While living standards were low to begin with – a consequence of the overwhelmingly feudal economy in Russia at the time, as well as a blockade of resources from capitalist states – the economic planning that was used to develop neighborhoods can be seen as a useful example for a genuine reconstruction of impoverished neighborhoods in the United States today.
Because of the planned economy, guaranteed housing was constructed in the Soviet Union which led directly towards city centers, and contained ample green spaces and community services like laundromats and communal kitchens. Houses were often built towards the ends of streets, as a means of reducing noise and dust from the newly developed factories which had begun to sprung up as part of a plan for rapid industrialization. Planning whole communities based on the needs of the people who would live in them would have been impossible under capitalism – but it’s just the beginning of what a socialist economy can achieve.

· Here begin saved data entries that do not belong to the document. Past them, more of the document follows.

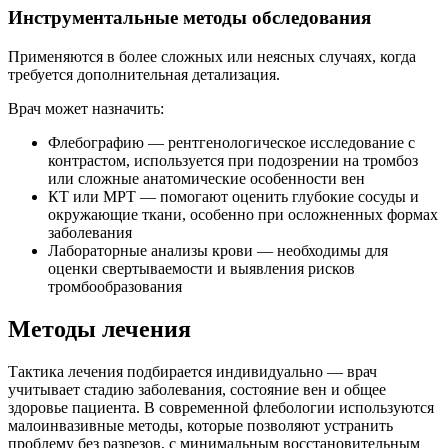
Инструментальные методы обследования
Применяются в более сложных или неясных случаях, когда
требуется дополнительная детализация.
Врач может назначить:
Флебографию — рентгенологическое исследование с
контрастом, используется при подозрении на тромбоз
или сложные анатомические особенности вен
КТ или МРТ — помогают оценить глубокие сосуды и
окружающие ткани, особенно при осложненных формах
заболевания
Лабораторные анализы крови — необходимы для
оценки свертываемости и выявления рисков
тромбообразования
Методы лечения
Тактика лечения подбирается индивидуально — врач
учитывает стадию заболевания, состояние вен и общее
здоровье пациента. В современной флебологии используются
малоинвазивные методы, которые позволяют устранить
проблему без разрезов, с минимальным восстановительным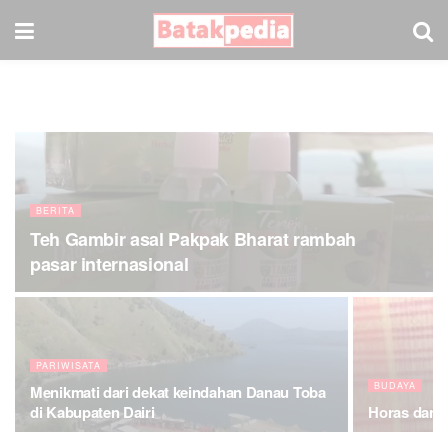
BERITA
Teh Gambir asal Pakpak Bharat rambah
pasar internasional
PARIWISATA
BUDAYA
Menikmati dari dekat keindahan Danau Toba
di Kabupaten Dairi
Horas dan A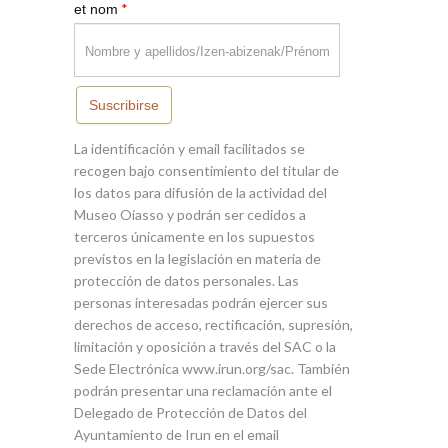
*
et nom
Suscribirse
La identificación y email facilitados se
recogen bajo consentimiento del titular de
los datos para difusión de la actividad del
Museo Oiasso y podrán ser cedidos a
terceros únicamente en los supuestos
previstos en la legislación en materia de
protección de datos personales. Las
personas interesadas podrán ejercer sus
derechos de acceso, rectificación, supresión,
limitación y oposición a través del SAC o la
Sede Electrónica www.irun.org/sac. También
podrán presentar una reclamación ante el
Delegado de Protección de Datos del
Ayuntamiento de Irun en el email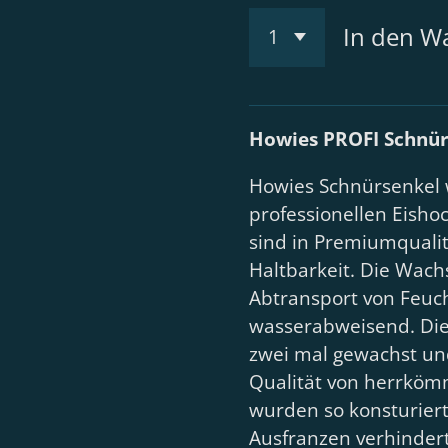
In den W
Howies PROFI Schnür
Howies Schnürsenkel 
professionellen Eisho
sind in Premiumqualit
Haltbarkeit. Die Wachs
Abtransport von Feuch
wasserabweisend. Die
zwei mal gewachst und
Qualität von herrkömm
wurden so konsturiert
Ausfranzen verhindert 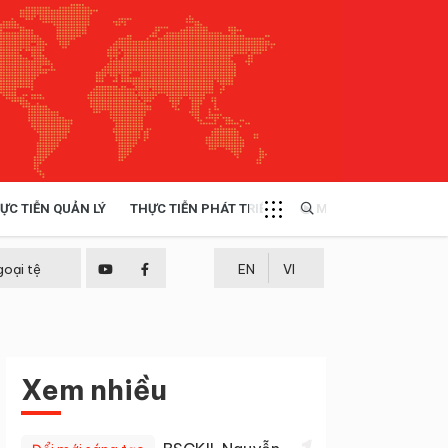
ỰC TIỄN QUẢN LÝ
THỰC TIỄN PHÁT TRIỂN
MULTIMEDIA
TÀI NGUYÊN - MÔI TRƯỜNG
goại tệ
EN
VI
THỰC TIỄN - KINH NGHIỆM
Xem nhiều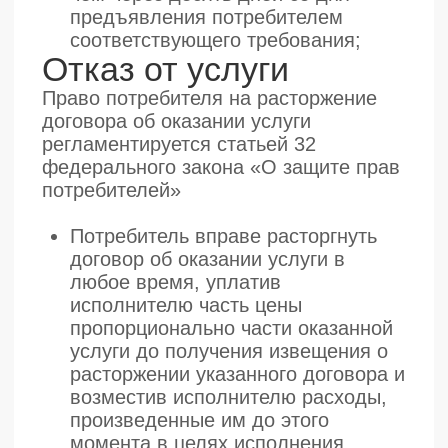
причинам, возникшим до этого
момента;
Реквизиты ООО
«Моторика»
Название компании:
ООО
«Моторика»
ОГРН/ИНН:
1157746078984 /
7719402047
Телефон:
8 (800) 707-71-97
Режим работы:
Пн.-Пт. 9:00 - 18:00
Почтовый адрес:
109316, г. Москва,
вн. тер. г. Муниципальный округ
Печатники, пр-кт Волгоградский, д. 42,
к. 5, помещ. 1Н
Физический адрес:
109316, г. Москва,
вн. тер. г. Муниципальный округ
Печатники, пр-кт Волгоградский, д. 42,
к. 5, помещ. 1Н
Юридический адрес:
109316, г.
Москва, вн. тер. г. Муниципальный
округ Печатники, пр-кт Волгоградский,
д. 42, к. 5, помещ. 1Н
e-mail:
info@motorica.org
Реквизиты ООО
«Моторика Орто»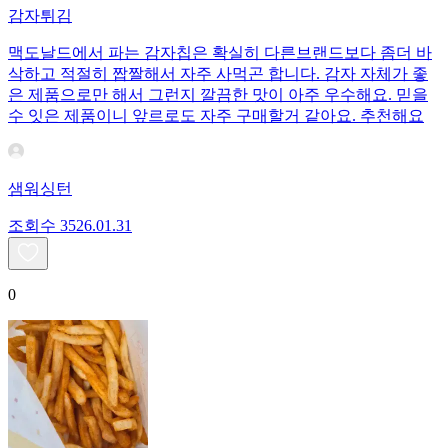
감자튀김
맥도날드에서 파는 감자칩은 확실히 다른브랜드보다 좀더 바
삭하고 적절히 짭짤해서 자주 사먹곤 합니다. 감자 자체가 좋
은 제품으로만 해서 그런지 깔끔한 맛이 아주 우수해요. 믿을
수 잇은 제품이니 앞르로도 자주 구매할거 같아요. 추천해요
샘워싱턴
조회수
35
26.01.31
0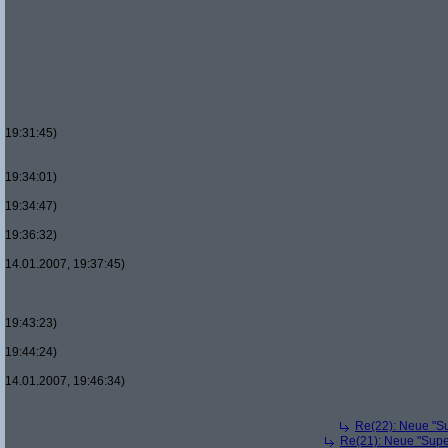
19:31:45)
19:34:01)
19:34:47)
19:36:32)
14.01.2007, 19:37:45)
19:43:23)
19:44:24)
14.01.2007, 19:46:34)
Re(22): Neue "Su
Re(21): Neue "Supe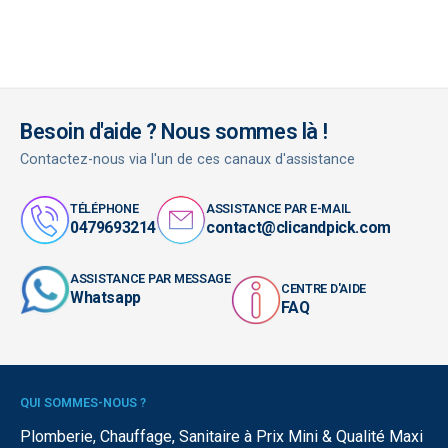
Besoin d'aide ? Nous sommes là !
Contactez-nous via l'un de ces canaux d'assistance
TÉLÉPHONE
ASSISTANCE PAR E-MAIL
0479693214
contact@clicandpick.com
ASSISTANCE PAR MESSAGE
CENTRE D'AIDE
Whatsapp
FAQ
QUI SOMMES-NOUS ?
Plomberie, Chauffage, Sanitaire à Prix Mini & Qualité Maxi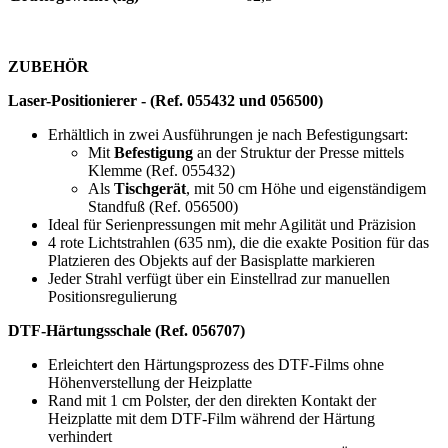
ZUBEHÖR
Laser-Positionierer - (Ref. 055432 und 056500)
Erhältlich in zwei Ausführungen je nach Befestigungsart:
Mit
Befestigung
an der Struktur der Presse mittels
Klemme (Ref. 055432)
Als
Tischgerät
, mit
50 cm
Höhe und eigenständigem
Standfuß (Ref. 056500)
Ideal für Serienpressungen mit mehr Agilität und Präzision
4 rote Lichtstrahlen (
635 nm
), die die exakte Position für das
Platzieren des Objekts auf der Basisplatte markieren
Jeder Strahl verfügt über ein Einstellrad zur manuellen
Positionsregulierung
DTF-Härtungsschale (Ref. 056707)
Erleichtert den Härtungsprozess des DTF-Films ohne
Höhenverstellung der Heizplatte
Rand mit
1 cm
Polster, der den direkten Kontakt der
Heizplatte mit dem DTF-Film während der Härtung
verhindert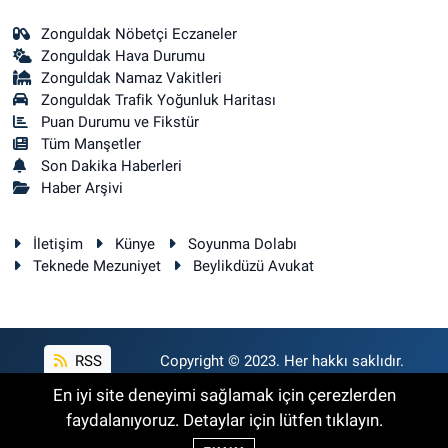
Zonguldak Nöbetçi Eczaneler
Zonguldak Hava Durumu
Zonguldak Namaz Vakitleri
Zonguldak Trafik Yoğunluk Haritası
Puan Durumu ve Fikstür
Tüm Manşetler
Son Dakika Haberleri
Haber Arşivi
İletişim
Künye
Soyunma Dolabı
Teknede Mezuniyet
Beylikdüzü Avukat
RSS
Copyright © 2023. Her hakkı saklıdır.
En iyi site deneyimi sağlamak için çerezlerden
faydalanıyoruz. Detaylar için lütfen tıklayın.
Haber Yazılımı:
TE Bilişim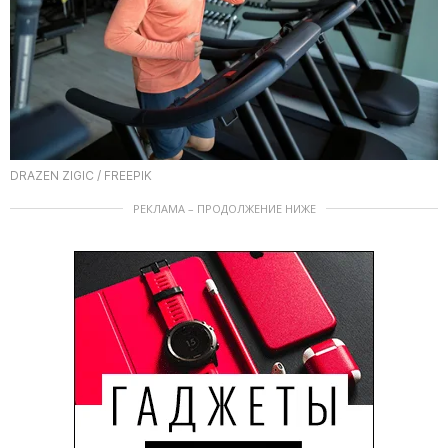
DRAZEN ZIGIC / FREEPIK
РЕКЛАМА – ПРОДОЛЖЕНИЕ НИЖЕ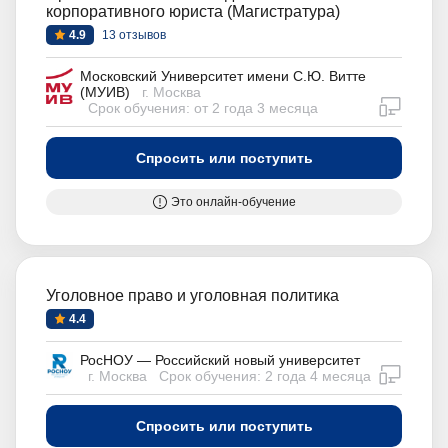
корпоративного юриста (Магистратура)
4.9
13 отзывов
Московский Университет имени С.Ю. Витте
(МУИВ)
г. Москва
дистан
Срок обучения: от 2 года 3 месяца
Спросить или поступить
Это онлайн-обучение
Уголовное право и уголовная политика
4.4
РосНОУ — Российский новый университет
дистан
г. Москва
Срок обучения: 2 года 4 месяца
Спросить или поступить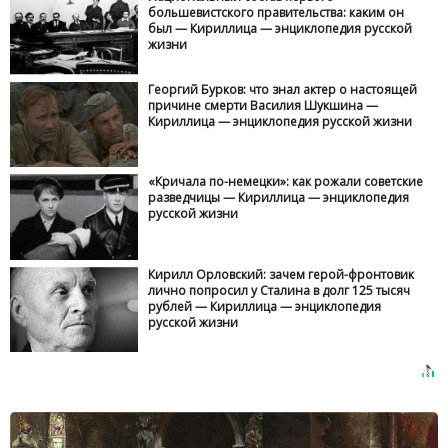
большевистского правительства: каким он
был — Кириллица — энциклопедия русской
жизни
Георгий Бурков: что знал актер о настоящей
причине смерти Василия Шукшина —
Кириллица — энциклопедия русской жизни
«Кричала по-немецки»: как рожали советские
разведчицы — Кириллица — энциклопедия
русской жизни
Кирилл Орловский: зачем герой-фронтовик
лично попросил у Сталина в долг 125 тысяч
рублей — Кириллица — энциклопедия
русской жизни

Today, we need to fight to take our right to housing and to fulfilling communities out of the hands of the capitalist market. We need to fight for rent control, so that landlords can’t just charge whatever they want without fixing anything, and we need to tax the rich to fund permanently-affordable social housing that would be run democratically, not for profit. None of these things are remotely acceptable to the capitalist class – which shows why we need to fight for a socialist world where these basic reforms would not just be possible, but commonplace.
The housing system we face not just in the US but globally does not work in our interests or the interests of the people around us. Capitalism claims to be able to provide all things to all people based on the laws of supply and demand, but has completely failed to realize its promise. We need to fight to take this system into our own hands, and transform it to bring us the housing and services we need.